Please extract every line of the data below that contains the word "English".
Content starts
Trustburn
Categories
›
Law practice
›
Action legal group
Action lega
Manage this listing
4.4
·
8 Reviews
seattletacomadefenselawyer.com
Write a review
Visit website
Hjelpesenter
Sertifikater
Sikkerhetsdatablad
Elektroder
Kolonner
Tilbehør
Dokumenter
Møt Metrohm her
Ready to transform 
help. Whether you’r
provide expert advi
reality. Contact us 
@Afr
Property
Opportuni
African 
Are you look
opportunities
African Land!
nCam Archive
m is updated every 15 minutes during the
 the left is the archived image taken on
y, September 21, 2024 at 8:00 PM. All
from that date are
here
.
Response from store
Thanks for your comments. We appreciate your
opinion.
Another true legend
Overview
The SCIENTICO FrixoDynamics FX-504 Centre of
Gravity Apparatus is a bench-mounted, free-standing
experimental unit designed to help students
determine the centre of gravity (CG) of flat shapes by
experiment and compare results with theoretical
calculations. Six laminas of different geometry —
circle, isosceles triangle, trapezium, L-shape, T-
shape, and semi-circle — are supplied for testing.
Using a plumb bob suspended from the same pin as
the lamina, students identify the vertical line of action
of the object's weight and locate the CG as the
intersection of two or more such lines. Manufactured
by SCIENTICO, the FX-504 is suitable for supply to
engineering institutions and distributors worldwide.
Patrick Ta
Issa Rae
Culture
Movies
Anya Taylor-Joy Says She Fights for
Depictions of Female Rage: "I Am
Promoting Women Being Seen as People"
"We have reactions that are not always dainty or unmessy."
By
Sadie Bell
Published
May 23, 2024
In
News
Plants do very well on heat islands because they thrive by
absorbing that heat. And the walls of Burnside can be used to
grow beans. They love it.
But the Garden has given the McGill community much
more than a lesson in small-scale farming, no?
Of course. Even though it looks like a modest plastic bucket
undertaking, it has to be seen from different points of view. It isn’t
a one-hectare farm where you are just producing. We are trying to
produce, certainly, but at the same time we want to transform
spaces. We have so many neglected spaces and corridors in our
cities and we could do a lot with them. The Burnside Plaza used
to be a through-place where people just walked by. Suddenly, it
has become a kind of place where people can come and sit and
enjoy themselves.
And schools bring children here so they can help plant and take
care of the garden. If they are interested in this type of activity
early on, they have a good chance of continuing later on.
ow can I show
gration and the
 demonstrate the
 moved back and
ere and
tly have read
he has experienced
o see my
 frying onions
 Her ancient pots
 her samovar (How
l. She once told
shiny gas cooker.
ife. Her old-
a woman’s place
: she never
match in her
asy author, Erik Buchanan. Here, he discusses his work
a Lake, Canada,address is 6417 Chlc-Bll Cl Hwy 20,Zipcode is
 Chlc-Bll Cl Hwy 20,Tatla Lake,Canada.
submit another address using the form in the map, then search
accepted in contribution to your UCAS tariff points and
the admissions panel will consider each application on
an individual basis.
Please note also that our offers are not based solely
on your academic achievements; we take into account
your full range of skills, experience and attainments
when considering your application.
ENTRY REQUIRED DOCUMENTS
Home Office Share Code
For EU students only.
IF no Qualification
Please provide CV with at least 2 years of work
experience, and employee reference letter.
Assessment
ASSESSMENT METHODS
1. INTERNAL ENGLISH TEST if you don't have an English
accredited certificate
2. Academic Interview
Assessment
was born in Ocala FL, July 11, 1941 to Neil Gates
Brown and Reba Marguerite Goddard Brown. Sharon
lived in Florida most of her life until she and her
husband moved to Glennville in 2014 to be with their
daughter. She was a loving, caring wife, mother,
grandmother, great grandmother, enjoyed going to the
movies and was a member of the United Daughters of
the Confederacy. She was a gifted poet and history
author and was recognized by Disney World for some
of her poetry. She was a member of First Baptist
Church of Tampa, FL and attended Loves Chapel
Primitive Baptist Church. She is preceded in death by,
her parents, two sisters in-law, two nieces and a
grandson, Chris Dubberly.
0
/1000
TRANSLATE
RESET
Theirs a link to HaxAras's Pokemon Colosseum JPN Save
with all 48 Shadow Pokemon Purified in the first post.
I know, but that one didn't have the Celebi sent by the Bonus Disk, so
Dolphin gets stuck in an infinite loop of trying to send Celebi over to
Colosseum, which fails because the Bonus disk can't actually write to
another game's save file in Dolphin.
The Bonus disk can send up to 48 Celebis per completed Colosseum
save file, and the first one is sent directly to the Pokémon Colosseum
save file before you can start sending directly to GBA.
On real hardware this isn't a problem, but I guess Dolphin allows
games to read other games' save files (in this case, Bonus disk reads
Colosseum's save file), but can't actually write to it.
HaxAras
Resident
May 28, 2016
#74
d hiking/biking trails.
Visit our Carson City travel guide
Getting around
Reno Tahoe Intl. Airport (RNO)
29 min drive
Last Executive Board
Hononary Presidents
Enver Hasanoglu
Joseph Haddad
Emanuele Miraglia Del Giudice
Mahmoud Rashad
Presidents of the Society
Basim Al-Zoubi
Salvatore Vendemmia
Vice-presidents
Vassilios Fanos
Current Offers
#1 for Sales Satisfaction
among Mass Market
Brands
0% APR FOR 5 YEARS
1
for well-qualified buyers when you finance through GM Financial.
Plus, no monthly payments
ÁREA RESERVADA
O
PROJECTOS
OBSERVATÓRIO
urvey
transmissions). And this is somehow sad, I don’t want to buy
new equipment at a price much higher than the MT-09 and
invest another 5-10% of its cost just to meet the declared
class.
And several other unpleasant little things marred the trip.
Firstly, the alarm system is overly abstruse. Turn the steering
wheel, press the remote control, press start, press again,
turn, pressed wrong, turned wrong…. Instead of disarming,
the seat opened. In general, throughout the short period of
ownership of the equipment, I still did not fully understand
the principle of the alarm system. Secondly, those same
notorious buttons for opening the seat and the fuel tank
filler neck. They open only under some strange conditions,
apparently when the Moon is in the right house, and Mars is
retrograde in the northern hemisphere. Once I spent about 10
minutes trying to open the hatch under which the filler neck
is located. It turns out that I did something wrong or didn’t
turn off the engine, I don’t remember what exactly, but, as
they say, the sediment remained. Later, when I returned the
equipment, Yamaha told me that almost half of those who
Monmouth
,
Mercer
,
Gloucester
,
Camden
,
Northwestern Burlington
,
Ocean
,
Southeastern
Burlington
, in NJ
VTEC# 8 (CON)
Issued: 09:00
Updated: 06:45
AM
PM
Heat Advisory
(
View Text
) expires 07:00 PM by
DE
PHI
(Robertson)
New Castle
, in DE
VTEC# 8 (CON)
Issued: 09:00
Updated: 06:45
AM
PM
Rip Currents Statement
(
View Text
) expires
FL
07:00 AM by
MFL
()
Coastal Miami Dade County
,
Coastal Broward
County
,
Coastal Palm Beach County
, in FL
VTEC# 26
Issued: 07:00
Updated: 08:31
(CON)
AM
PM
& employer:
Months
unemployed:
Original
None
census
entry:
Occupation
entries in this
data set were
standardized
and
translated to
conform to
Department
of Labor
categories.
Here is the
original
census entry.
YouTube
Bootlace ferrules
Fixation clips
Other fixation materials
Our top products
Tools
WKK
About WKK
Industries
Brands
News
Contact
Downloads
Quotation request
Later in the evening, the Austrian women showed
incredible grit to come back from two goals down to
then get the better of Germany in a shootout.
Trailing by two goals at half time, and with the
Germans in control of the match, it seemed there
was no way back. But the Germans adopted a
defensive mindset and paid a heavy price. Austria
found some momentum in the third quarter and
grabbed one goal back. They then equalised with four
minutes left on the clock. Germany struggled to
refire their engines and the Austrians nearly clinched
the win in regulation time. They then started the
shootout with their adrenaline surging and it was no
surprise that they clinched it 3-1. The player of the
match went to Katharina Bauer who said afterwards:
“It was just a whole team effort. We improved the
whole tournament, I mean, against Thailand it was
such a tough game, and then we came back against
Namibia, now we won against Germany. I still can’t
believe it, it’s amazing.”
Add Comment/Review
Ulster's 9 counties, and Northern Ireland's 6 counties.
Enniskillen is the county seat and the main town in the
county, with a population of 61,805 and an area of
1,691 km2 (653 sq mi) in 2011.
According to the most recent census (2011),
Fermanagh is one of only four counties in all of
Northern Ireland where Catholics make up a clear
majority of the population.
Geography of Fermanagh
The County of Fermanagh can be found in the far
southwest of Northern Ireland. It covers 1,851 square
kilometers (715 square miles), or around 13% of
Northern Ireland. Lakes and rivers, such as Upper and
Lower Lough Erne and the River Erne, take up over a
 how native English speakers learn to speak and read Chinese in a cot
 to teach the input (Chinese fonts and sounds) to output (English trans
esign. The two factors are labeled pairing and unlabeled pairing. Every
Content ends
▸ **Answer section**
1. INTERNAL ENGLISH TEST if you don't have an English
 how native English speakers learn to speak and read Chinese in a cot
 to teach the input (Chinese fonts and sounds) to output (English trans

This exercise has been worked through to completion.